## PROBLEM DETAILS
Change "dist" to "distance" in every row below and reproduce the rows with nothing else altered.
--- Start INPUT ---
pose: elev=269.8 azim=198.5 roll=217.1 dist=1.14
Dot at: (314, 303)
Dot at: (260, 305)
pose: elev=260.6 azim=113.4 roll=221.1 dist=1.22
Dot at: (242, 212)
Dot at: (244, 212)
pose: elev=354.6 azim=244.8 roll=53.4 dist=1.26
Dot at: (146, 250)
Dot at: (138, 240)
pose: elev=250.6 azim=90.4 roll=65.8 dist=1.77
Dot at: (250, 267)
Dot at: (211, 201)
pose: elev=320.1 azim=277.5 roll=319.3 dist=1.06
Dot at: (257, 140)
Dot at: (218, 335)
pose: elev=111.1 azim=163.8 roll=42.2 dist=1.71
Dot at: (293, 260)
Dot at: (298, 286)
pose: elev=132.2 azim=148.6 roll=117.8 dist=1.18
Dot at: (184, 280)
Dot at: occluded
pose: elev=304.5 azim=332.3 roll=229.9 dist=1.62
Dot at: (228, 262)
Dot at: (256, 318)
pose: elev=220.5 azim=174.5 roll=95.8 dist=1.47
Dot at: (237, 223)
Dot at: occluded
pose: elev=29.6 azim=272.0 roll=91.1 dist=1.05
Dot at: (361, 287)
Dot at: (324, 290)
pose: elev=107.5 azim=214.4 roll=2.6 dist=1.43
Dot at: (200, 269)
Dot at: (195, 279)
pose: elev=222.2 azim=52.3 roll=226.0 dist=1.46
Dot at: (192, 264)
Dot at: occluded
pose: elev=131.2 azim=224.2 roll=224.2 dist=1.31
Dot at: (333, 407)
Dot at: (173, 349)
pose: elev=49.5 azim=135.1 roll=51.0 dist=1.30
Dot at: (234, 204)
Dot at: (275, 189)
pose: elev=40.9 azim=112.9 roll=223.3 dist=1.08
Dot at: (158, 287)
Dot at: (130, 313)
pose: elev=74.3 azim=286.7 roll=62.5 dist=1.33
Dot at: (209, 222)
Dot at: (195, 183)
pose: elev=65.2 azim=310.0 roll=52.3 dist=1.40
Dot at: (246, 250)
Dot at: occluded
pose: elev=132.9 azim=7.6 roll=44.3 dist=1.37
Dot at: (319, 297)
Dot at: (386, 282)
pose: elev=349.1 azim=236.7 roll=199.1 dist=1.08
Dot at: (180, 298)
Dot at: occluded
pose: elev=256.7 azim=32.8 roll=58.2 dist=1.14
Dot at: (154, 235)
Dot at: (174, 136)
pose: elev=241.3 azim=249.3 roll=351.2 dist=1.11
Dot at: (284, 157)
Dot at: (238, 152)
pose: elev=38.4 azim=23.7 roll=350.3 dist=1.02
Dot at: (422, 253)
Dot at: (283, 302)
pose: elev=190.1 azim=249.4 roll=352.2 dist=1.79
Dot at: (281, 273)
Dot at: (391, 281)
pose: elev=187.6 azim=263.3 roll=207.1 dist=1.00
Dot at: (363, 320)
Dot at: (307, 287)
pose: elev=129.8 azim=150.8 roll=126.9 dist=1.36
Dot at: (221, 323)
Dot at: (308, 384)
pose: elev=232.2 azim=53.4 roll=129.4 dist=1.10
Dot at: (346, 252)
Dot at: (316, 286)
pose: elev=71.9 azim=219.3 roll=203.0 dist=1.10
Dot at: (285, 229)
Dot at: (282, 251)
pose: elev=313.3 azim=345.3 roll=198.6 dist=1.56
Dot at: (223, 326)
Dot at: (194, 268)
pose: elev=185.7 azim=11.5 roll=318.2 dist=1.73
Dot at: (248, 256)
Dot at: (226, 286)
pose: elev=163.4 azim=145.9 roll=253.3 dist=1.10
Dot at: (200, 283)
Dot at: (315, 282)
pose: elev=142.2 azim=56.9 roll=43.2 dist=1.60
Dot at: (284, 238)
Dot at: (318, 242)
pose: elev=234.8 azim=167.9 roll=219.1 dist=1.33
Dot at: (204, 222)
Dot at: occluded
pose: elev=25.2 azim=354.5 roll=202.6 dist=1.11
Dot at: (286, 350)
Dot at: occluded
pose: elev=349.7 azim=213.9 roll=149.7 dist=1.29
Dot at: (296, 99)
--- End INPUT ---
## THE REPLY
pose: elev=269.8 azim=198.5 roll=217.1 distance=1.14
Dot at: (314, 303)
Dot at: (260, 305)
pose: elev=260.6 azim=113.4 roll=221.1 distance=1.22
Dot at: (242, 212)
Dot at: (244, 212)
pose: elev=354.6 azim=244.8 roll=53.4 distance=1.26
Dot at: (146, 250)
Dot at: (138, 240)
pose: elev=250.6 azim=90.4 roll=65.8 distance=1.77
Dot at: (250, 267)
Dot at: (211, 201)
pose: elev=320.1 azim=277.5 roll=319.3 distance=1.06
Dot at: (257, 140)
Dot at: (218, 335)
pose: elev=111.1 azim=163.8 roll=42.2 distance=1.71
Dot at: (293, 260)
Dot at: (298, 286)
pose: elev=132.2 azim=148.6 roll=117.8 distance=1.18
Dot at: (184, 280)
Dot at: occluded
pose: elev=304.5 azim=332.3 roll=229.9 distance=1.62
Dot at: (228, 262)
Dot at: (256, 318)
pose: elev=220.5 azim=174.5 roll=95.8 distance=1.47
Dot at: (237, 223)
Dot at: occluded
pose: elev=29.6 azim=272.0 roll=91.1 distance=1.05
Dot at: (361, 287)
Dot at: (324, 290)
pose: elev=107.5 azim=214.4 roll=2.6 distance=1.43
Dot at: (200, 269)
Dot at: (195, 279)
pose: elev=222.2 azim=52.3 roll=226.0 distance=1.46
Dot at: (192, 264)
Dot at: occluded
pose: elev=131.2 azim=224.2 roll=224.2 distance=1.31
Dot at: (333, 407)
Dot at: (173, 349)
pose: elev=49.5 azim=135.1 roll=51.0 distance=1.30
Dot at: (234, 204)
Dot at: (275, 189)
pose: elev=40.9 azim=112.9 roll=223.3 distance=1.08
Dot at: (158, 287)
Dot at: (130, 313)
pose: elev=74.3 azim=286.7 roll=62.5 distance=1.33
Dot at: (209, 222)
Dot at: (195, 183)
pose: elev=65.2 azim=310.0 roll=52.3 distance=1.40
Dot at: (246, 250)
Dot at: occluded
pose: elev=132.9 azim=7.6 roll=44.3 distance=1.37
Dot at: (319, 297)
Dot at: (386, 282)
pose: elev=349.1 azim=236.7 roll=199.1 distance=1.08
Dot at: (180, 298)
Dot at: occluded
pose: elev=256.7 azim=32.8 roll=58.2 distance=1.14
Dot at: (154, 235)
Dot at: (174, 136)
pose: elev=241.3 azim=249.3 roll=351.2 distance=1.11
Dot at: (284, 157)
Dot at: (238, 152)
pose: elev=38.4 azim=23.7 roll=350.3 distance=1.02
Dot at: (422, 253)
Dot at: (283, 302)
pose: elev=190.1 azim=249.4 roll=352.2 distance=1.79
Dot at: (281, 273)
Dot at: (391, 281)
pose: elev=187.6 azim=263.3 roll=207.1 distance=1.00
Dot at: (363, 320)
Dot at: (307, 287)
pose: elev=129.8 azim=150.8 roll=126.9 distance=1.36
Dot at: (221, 323)
Dot at: (308, 384)
pose: elev=232.2 azim=53.4 roll=129.4 distance=1.10
Dot at: (346, 252)
Dot at: (316, 286)
pose: elev=71.9 azim=219.3 roll=203.0 distance=1.10
Dot at: (285, 229)
Dot at: (282, 251)
pose: elev=313.3 azim=345.3 roll=198.6 distance=1.56
Dot at: (223, 326)
Dot at: (194, 268)
pose: elev=185.7 azim=11.5 roll=318.2 distance=1.73
Dot at: (248, 256)
Dot at: (226, 286)
pose: elev=163.4 azim=145.9 roll=253.3 distance=1.10
Dot at: (200, 283)
Dot at: (315, 282)
pose: elev=142.2 azim=56.9 roll=43.2 distance=1.60
Dot at: (284, 238)
Dot at: (318, 242)
pose: elev=234.8 azim=167.9 roll=219.1 distance=1.33
Dot at: (204, 222)
Dot at: occluded
pose: elev=25.2 azim=354.5 roll=202.6 distance=1.11
Dot at: (286, 350)
Dot at: occluded
pose: elev=349.7 azim=213.9 roll=149.7 distance=1.29
Dot at: (296, 99)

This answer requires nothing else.